Quand il a cherché à rencontrer des sorciers et des jeteurs de sorts, A. Elkin admet n’en avoir jamais trouvés. Les sorciers sont supposés exister, mais toujours dans le clan ennemi. Ce qui suggère que la sorcellerie relèverait d’une accusation plutôt que d’une pratique réelle.
On observe le même phénomène durant la chasse aux sorcières qui eut lieu en Europe du 16e au 17e siècle : ce furent d’abord des hérétiques puis des femmes isolées, des notables qui étaient accusés des pires abjections : jeter des maléfices, avoir pactisé avec le diable, se livrer à des rituels sataniques. Mais ces aveux ont été extirpés sous la torture. Encore aujourd’hui en Afrique, personne ne se présente comme sorcier et n’affirme pratiquer la « magie noire », alors que les devins, guérisseurs et marabouts ont pignon sur rue. La sorcellerie est donc un fantasme. Elle procède plus de la rumeur et de l’accusation que de la réalité.

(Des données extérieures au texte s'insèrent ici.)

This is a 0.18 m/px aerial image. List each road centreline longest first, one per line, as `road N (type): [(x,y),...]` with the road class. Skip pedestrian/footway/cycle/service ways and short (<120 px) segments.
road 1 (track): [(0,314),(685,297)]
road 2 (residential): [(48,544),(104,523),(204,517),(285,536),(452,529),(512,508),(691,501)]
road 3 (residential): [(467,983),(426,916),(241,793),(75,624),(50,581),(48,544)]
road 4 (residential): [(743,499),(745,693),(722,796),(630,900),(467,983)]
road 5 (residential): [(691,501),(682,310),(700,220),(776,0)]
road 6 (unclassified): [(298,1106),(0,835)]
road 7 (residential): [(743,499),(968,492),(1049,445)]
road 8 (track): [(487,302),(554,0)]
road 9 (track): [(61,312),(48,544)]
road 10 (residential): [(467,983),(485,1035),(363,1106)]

Éric de Rosny, prêtre jésuite et ethnologue, qui fut initié comme nganga (guérisseur, féticheur) au Cameroun raconte que les commerçants prospères de Douala étaient accusés de sorcellerie : leur réussite s’expliquait par le fait qu’ils s’emparaient en secret de l’âme de leurs victimes pour les exploiter.
Quelques témoignages de « magie noire » et de sorcellerie existent, mais ils sont rares. Ainsi, les pharaons usaient de pratiques magiques pour éliminer symboliquement leurs ennemis avant une bataille. En Grèce antique, on utilisait parfois des tablettes (dites tablettes de défixion) avec des inscriptions destinées à nuire à ses adversaires avant un procès.
4- Comment pratiquer la magie ?
La magie est à la portée de tout le monde. Certaines recettes sont très simples. Vous souhaitez un remède pour affronter le stress avant de parler en public ? Prenez une jolie pierre bleue de calcédoine, serrez-la entre les mains et souffler dessus pour la faire chauffer. Puis, léchez-la avant de prendre la parole. Dès lors, vous « pourrez parler aux hommes avec la plus grande assurance ». Cette recette magique nous provient de Hildegarde de Bingen, grande mystique chrétienne du Moyen Âge qui propose de nombreux remèdes de ce genre dans son Lapis lapidarum (livre des pierres) 3.